═══ Input for this task

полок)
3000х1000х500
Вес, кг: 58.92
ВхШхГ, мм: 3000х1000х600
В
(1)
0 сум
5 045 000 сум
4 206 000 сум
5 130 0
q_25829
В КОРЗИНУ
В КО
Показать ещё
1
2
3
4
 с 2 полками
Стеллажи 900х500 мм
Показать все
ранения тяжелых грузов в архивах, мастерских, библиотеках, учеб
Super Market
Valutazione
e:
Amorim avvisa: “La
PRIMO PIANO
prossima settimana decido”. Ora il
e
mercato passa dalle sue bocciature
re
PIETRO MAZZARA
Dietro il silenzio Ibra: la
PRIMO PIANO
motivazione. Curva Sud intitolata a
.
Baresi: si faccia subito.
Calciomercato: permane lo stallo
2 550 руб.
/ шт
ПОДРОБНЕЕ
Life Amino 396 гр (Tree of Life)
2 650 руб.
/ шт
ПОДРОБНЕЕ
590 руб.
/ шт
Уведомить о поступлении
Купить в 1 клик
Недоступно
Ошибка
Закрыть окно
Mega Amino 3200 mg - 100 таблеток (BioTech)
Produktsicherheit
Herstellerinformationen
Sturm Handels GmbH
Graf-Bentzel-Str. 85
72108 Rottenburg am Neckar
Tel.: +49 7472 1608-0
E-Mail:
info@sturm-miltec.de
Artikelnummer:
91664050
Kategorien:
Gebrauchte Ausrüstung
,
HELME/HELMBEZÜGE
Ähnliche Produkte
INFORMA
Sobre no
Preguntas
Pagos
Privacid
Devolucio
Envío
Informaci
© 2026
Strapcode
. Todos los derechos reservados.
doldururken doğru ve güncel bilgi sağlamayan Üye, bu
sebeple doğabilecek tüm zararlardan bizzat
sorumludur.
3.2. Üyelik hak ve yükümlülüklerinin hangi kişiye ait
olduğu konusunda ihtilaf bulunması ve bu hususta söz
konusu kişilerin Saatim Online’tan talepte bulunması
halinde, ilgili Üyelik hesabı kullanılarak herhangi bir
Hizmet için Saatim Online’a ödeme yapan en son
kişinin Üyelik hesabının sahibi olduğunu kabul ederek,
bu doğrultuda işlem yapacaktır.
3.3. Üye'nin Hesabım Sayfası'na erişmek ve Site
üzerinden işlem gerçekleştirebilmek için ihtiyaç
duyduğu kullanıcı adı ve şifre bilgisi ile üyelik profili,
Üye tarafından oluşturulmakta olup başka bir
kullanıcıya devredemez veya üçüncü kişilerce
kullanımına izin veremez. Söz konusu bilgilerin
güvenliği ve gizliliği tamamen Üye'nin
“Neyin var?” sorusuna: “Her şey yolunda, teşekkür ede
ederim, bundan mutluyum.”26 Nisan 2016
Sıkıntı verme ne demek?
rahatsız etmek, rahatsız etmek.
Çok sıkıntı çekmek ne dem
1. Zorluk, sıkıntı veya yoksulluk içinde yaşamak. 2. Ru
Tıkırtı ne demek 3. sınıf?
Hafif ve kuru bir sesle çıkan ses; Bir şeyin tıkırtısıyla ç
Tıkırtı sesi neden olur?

══════
═══ Input for this task

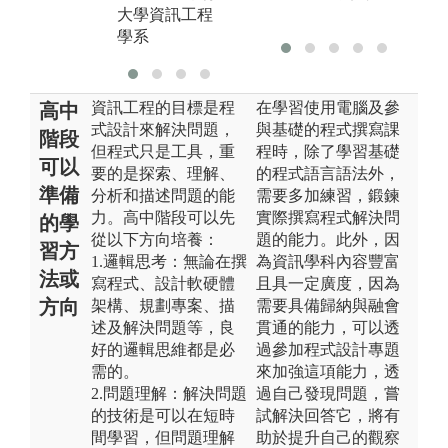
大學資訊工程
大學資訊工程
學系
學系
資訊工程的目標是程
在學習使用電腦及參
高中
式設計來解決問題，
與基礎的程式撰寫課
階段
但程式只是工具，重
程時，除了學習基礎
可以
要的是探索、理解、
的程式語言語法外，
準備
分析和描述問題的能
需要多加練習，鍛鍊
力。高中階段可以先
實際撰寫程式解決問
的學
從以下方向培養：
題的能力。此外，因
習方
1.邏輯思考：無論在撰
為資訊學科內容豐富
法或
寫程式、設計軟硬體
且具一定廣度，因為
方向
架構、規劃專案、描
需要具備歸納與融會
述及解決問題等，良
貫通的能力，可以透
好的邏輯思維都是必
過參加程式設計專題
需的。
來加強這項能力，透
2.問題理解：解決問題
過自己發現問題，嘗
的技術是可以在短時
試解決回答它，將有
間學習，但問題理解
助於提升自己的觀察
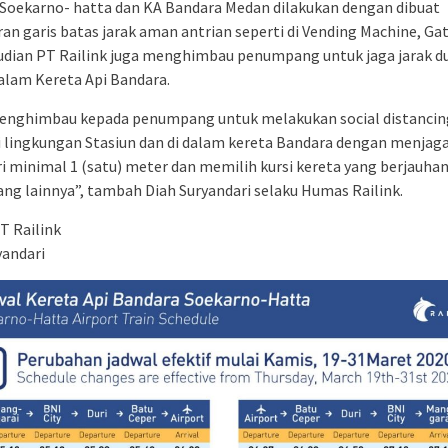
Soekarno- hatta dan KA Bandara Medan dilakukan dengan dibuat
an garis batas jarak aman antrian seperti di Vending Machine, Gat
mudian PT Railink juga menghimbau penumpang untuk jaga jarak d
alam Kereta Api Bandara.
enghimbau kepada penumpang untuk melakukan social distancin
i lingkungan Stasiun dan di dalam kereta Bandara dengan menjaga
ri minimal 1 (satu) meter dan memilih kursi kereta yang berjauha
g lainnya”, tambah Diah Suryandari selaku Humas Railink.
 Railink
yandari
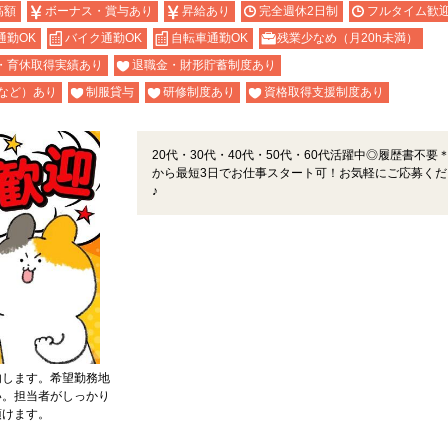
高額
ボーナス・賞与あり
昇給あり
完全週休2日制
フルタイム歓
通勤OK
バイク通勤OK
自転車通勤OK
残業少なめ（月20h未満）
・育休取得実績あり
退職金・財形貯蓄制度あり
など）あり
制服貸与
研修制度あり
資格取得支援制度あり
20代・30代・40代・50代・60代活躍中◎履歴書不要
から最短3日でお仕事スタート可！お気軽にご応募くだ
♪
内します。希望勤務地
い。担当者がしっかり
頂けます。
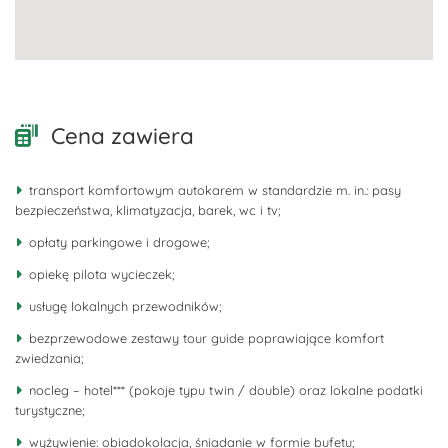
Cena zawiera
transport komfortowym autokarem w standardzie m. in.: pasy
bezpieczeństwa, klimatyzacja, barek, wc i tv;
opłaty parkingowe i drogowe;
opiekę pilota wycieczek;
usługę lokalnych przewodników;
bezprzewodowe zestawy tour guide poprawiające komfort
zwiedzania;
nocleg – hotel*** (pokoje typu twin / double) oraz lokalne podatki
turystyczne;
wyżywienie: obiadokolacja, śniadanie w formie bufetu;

══════

● **What is required**: Pull out every line above that contains the word "Amino", matching its case exactly.

● **Solution to the exercise**:
Life Amino 396 гр (Tree of Life)
Mega Amino 3200 mg - 100 таблеток (BioTech)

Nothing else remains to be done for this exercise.